*Excerpt provided*:
Add Force to your copywriting…

by stover on January 18, 2007

Here are some ways to add persuasive force to your copy…

1. Simplicity.

I read too many ads, sales letters and promotions that clog a readers mind with $10-dollar words. Elsewhere in this blog I gave the following example of this…

“Next generation strategies to employ a single customer definition for improved multi-channel marketing”

There are two prime reasons for this. First, a desire to impress the client or reader. Second, as a smoke screen for weak ideas.

There is a better way: Instead of using bigger words – use bigger ideas. Then express them with simplicity. Impress your clients with results – not big words.
2. Concreteness.

Specifics sell. Abstractions confuse.

“This car is real fast” doesn’t carry the force of “This car does zero to 60 in 3.5 seconds.”

And “10x binoculars” doesn’t carry the force of “See a sparrow blink at 200ft.”

3. Originality.

To quote David Ogilvy, “You can’t bore people into buying”. Take a look at the standard appeals, benefits and expressions common to your market and competitors – then say something else!

In one of my client’s markets a common appeal was “be seen as a trusted advisor”. Everyone started using it. We changed it to “Command Respect!”.

4. Truthfulness.

*Data*:
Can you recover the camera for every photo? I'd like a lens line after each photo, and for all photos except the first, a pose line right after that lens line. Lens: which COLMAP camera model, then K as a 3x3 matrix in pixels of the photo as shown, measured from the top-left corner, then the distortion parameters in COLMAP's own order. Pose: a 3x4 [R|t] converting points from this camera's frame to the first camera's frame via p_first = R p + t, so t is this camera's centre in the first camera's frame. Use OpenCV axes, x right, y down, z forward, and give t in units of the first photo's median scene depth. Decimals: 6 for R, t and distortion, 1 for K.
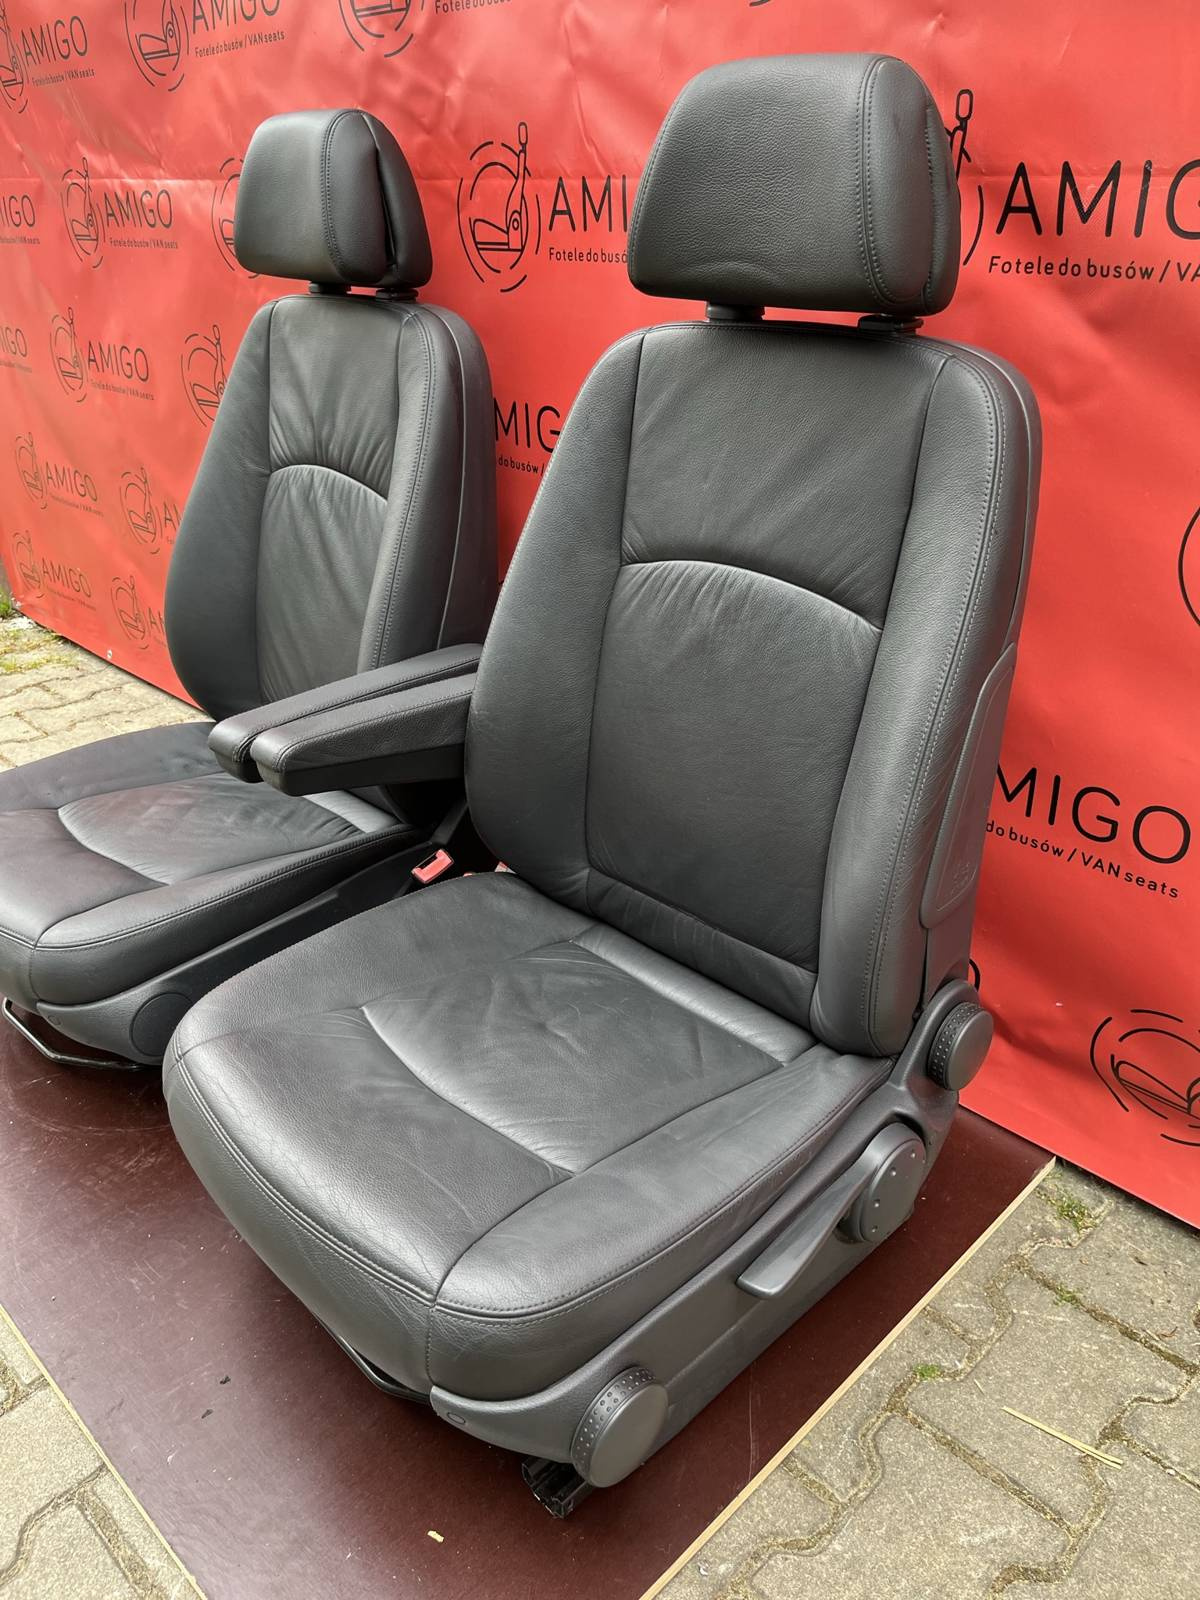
lens RADIAL K [[1228.5, 0, 601.9], [0, 1228.5, 798.7], [0, 0, 1]] dist [0.065377, -0.107756]
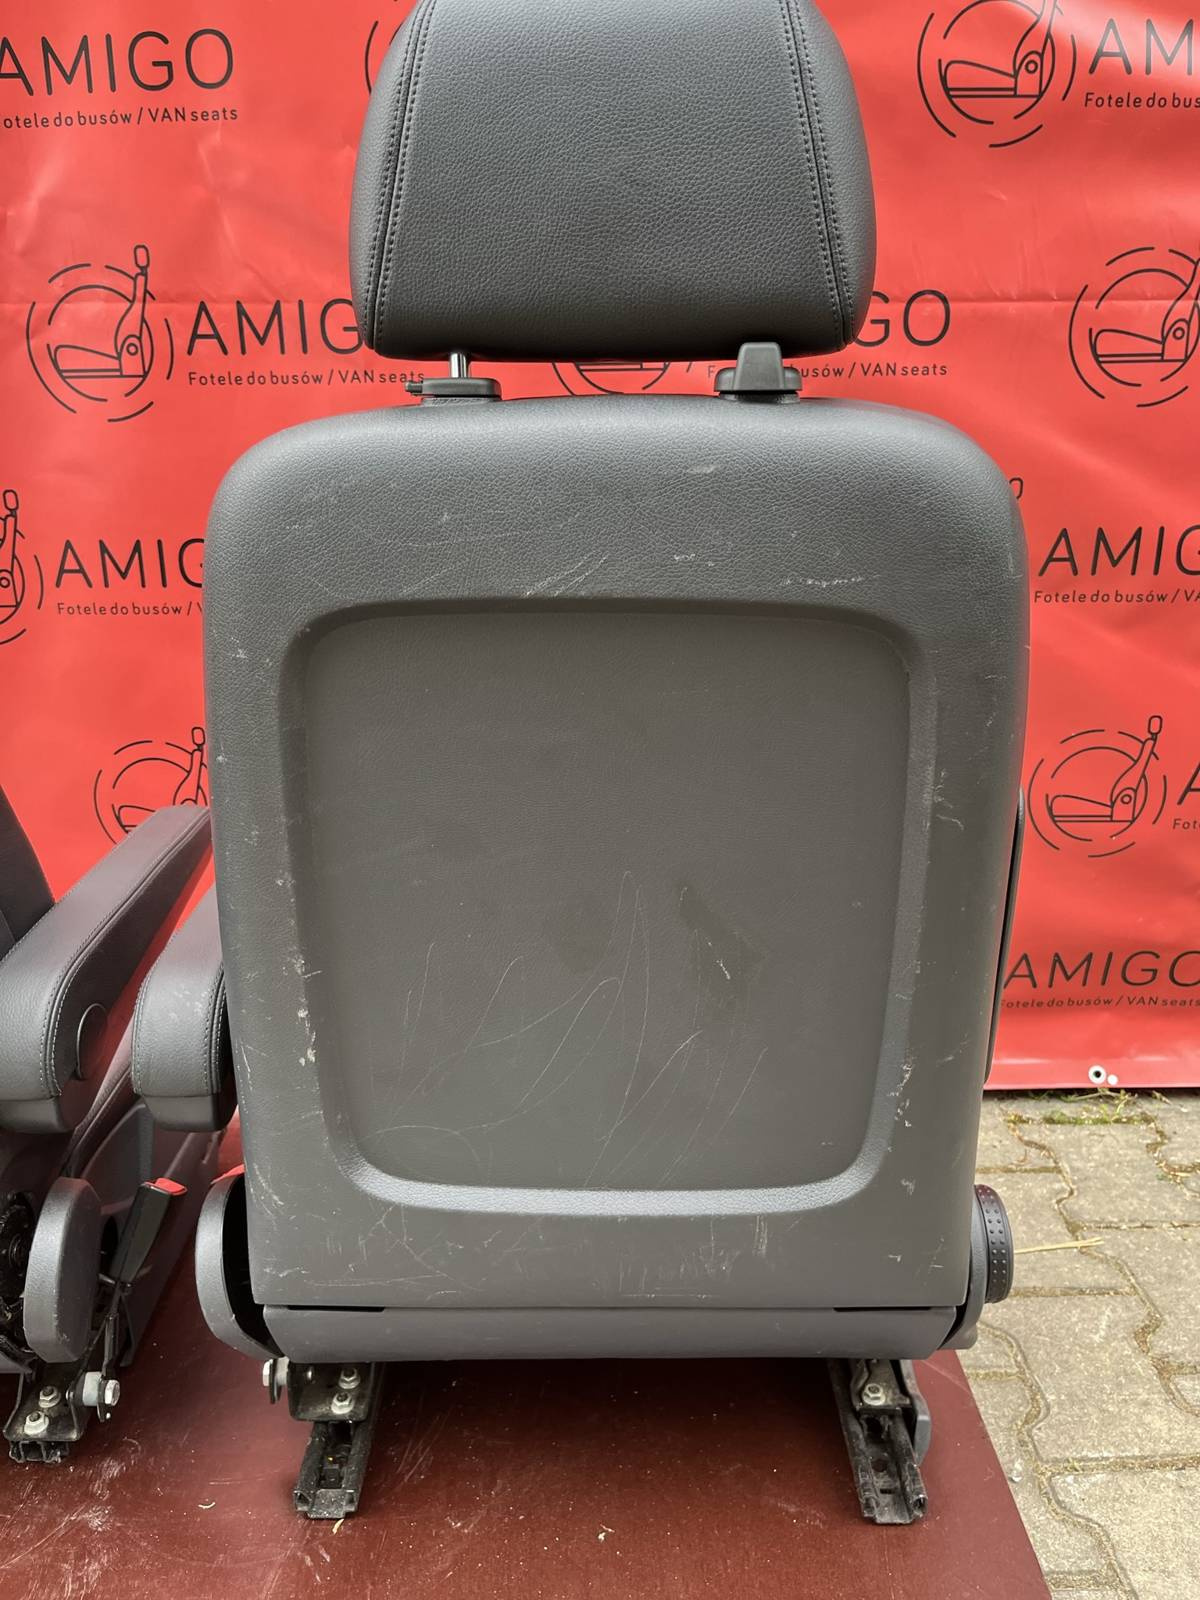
lens RADIAL K [[1228.5, 0, 595.8], [0, 1228.5, 788.1], [0, 0, 1]] dist [0.065377, -0.107756]
pose [[0.702682, -0.179164, 0.688577, -0.683006], [0.313789, 0.946611, -0.073914, 0.026772], [-0.638572, 0.268006, 0.721386, 0.263064]]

*Study questions*:
a) Return, word for word, the part of the copywriting post between "There are two" and "say something else!", inclusive.
b) Resume the post on persuasive copywriting, starting right after its last line.

*Replies*:
a)
There are two prime reasons for this. First, a desire to impress the client or reader. Second, as a smoke screen for weak ideas.

There is a better way: Instead of using bigger words – use bigger ideas. Then express them with simplicity. Impress your clients with results – not big words.
2. Concreteness.

Specifics sell. Abstractions confuse.

“This car is real fast” doesn’t carry the force of “This car does zero to 60 in 3.5 seconds.”

And “10x binoculars” doesn’t carry the force of “See a sparrow blink at 200ft.”

3. Originality.

To quote David Ogilvy, “You can’t bore people into buying”. Take a look at the standard appeals, benefits and expressions common to your market and competitors – then say something else!

b)
It not only has to be true, it must sound true. If the reader doubts or questions what you write, you’re words carry no force.

There is a creative tension between making promises powerful enough to drive the reader to action, and copy subtle enough to sound truthful.

How to be original, exciting, forceful…and truthful? Specifics help. Killing adjectives helps. Concrete nouns and active verbs help. Admitting small flaws help. Proof helps. Testimonials are mandatory.

{ 3 comments… read them below or add one }

Susan Hamilton June 22, 2009 at 1:32 pm

Once again, nailed it! Yeah, you’ve got some code issues. Good thing your content is so insightful!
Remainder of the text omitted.